Atualmente, você é presidente da Associação Lareira. Quais são suas funções neste cargo? Qual o papel que você exerce?

Eu acho que a intenção de todos nós é sempre procurar fazer as coisas da melhor maneira possível, procurar recursos, incentivar as pessoas a trabalharem, as que estão na associação, a bordar com dedicação, a trabalhar no bazar. A minha intenção seria essa. Acolher outras instituições dentro da associação, às vezes tem alguma associação que precisa de algum apoio, então a gente está sempre ajudando. Eu acho que o papel da presidente é isso, é tentar também fazer, entre nós, ter uma harmonia, ter empatia uma com a outra. Eu estou agora como presidente, mas amanhã eu posso não estar. Temos que ter esse apoio, para buscar recursos, para buscar tolerância, para enxergar o outro fora dali também, na comunidade. Eu sou um pouquinho cri-cri porque não gosto de desentendimento, eu gosto de diálogo, mas hoje está meio difícil para dialogar, porque às vezes a gente fala com uma determinação que pode parecer que a gente está sendo exigente, mas às vezes não é, e você tem um estatuto a cumprir. Então você tem a sua função como presidente, tem que cumprir aquela função. A outra como tesoureira, a mesma coisa, a secretária, do mesmo jeito. Tem que estar sempre um ajudando o outro. A minha intenção é essa, eu quero sempre compartilhar a minha determinação da melhor maneira possível. Sempre buscar recursos, trabalhar mais para o outro. A intenção é essa, como presidente.

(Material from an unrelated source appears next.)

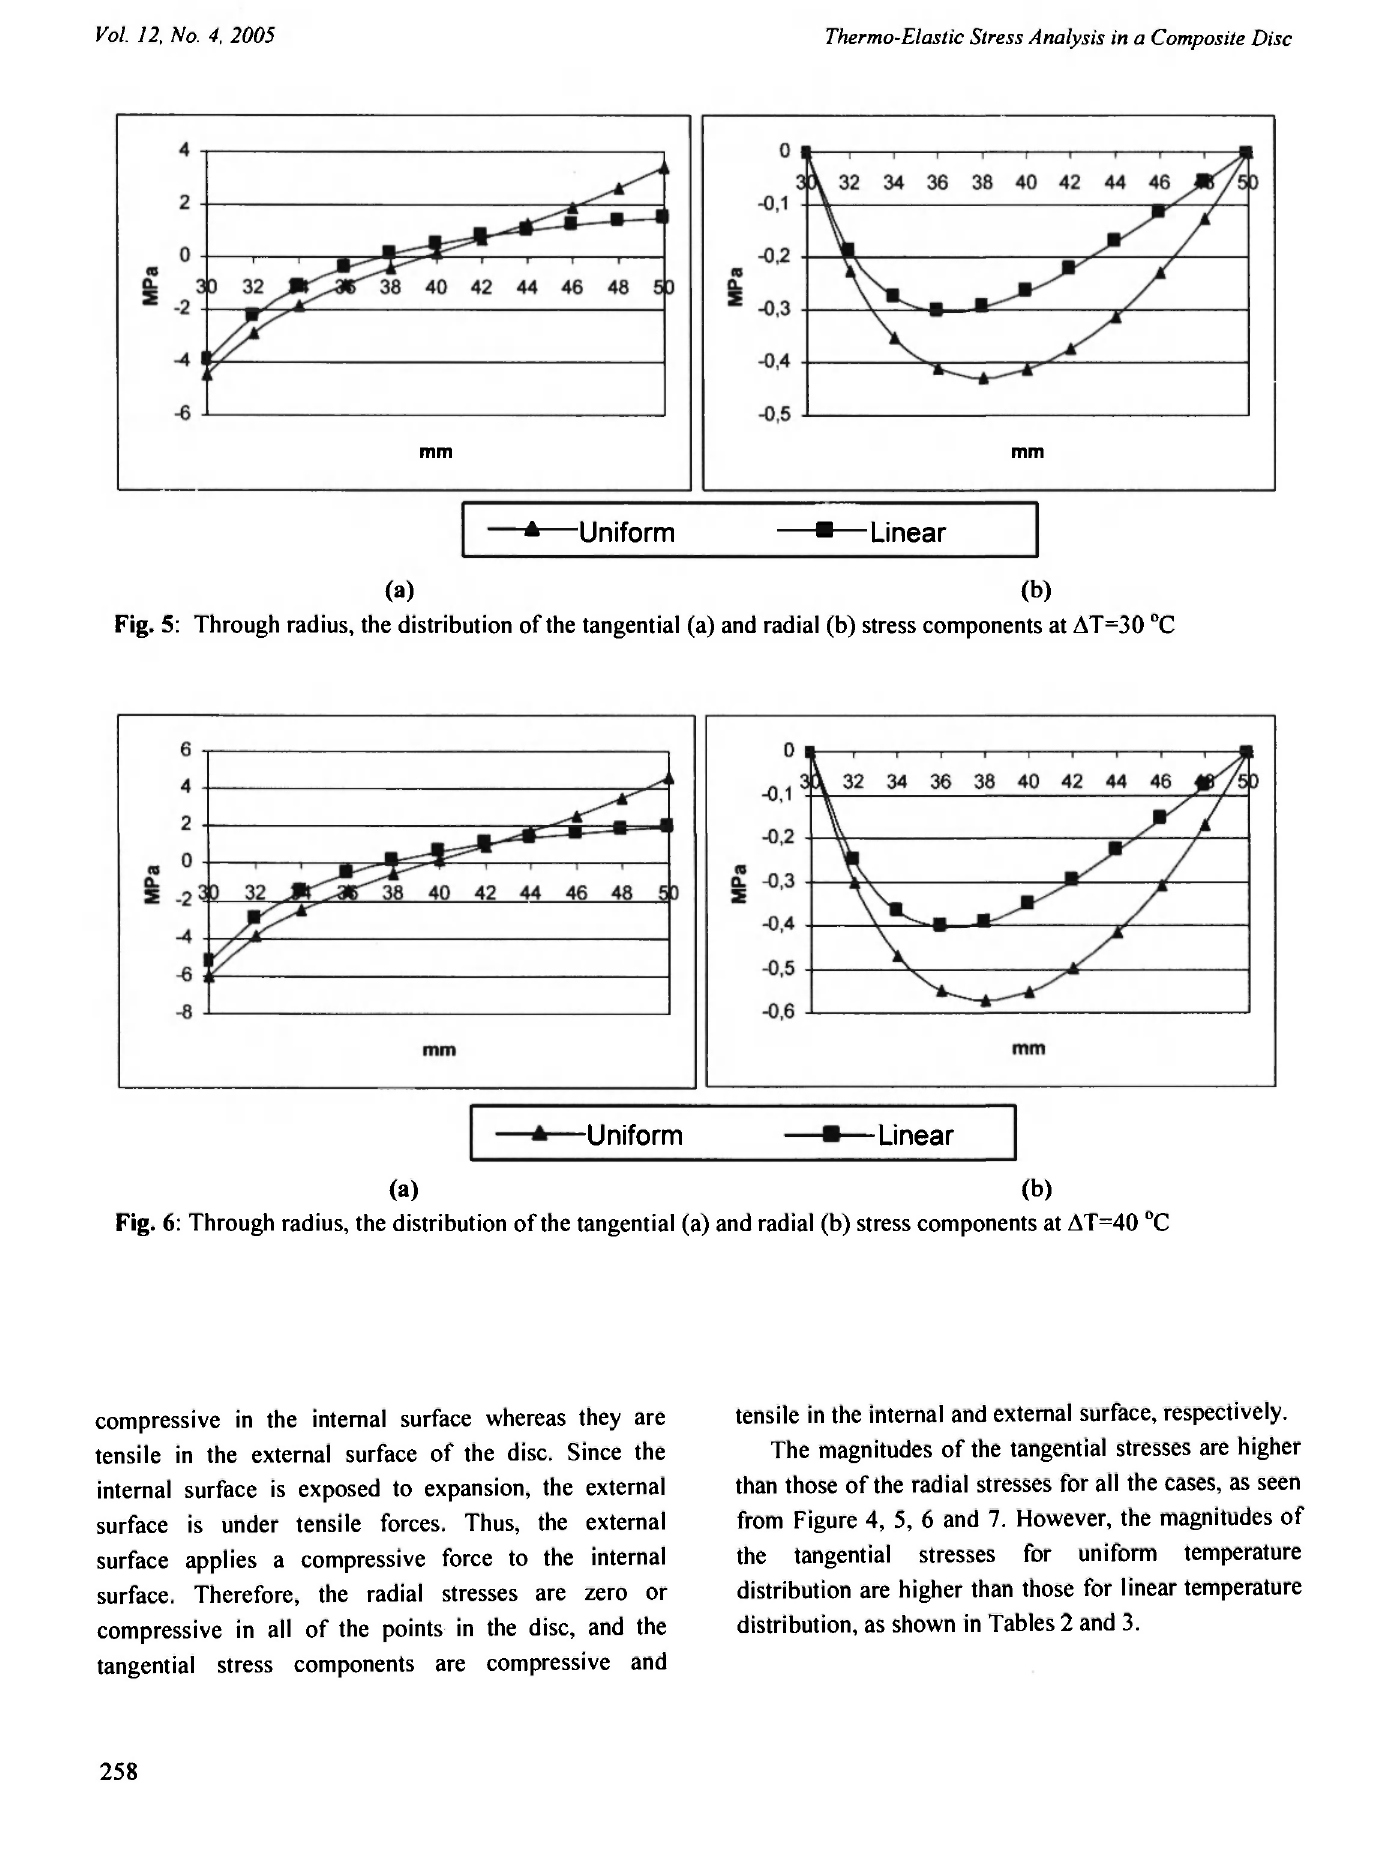
tensile in the internal and external surface, respectively. The magnitudes of the tangential stresses are higher than those of the radial stresses for all the cases, as seen from Figure 4, 5, 6 and 7. However, the magnitudes of the tangential stresses for uniform temperature distribution are higher than those for linear temperature distribution, as shown in Tables 2 and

Para encerrar, como as pessoas que não participam da associação podem contribuir?

Então, eu achava que a comunidade em si devia estar mais interligada numa ajuda sem ser política, tentar ajudar sem ser político. Por voluntário mesmo, do coração, ajudar de coração. Porque eu acho que quando envolve política, quando você fica falando: “Eu não vou fazer isso não, porque isso é obrigação da prefeitura”, aí eu já acho que já começa a sair aquela coisa de voluntário, perde aquela coisa de ajudar o próximo. É isso que eu penso, as pessoas podiam se ajudar assim.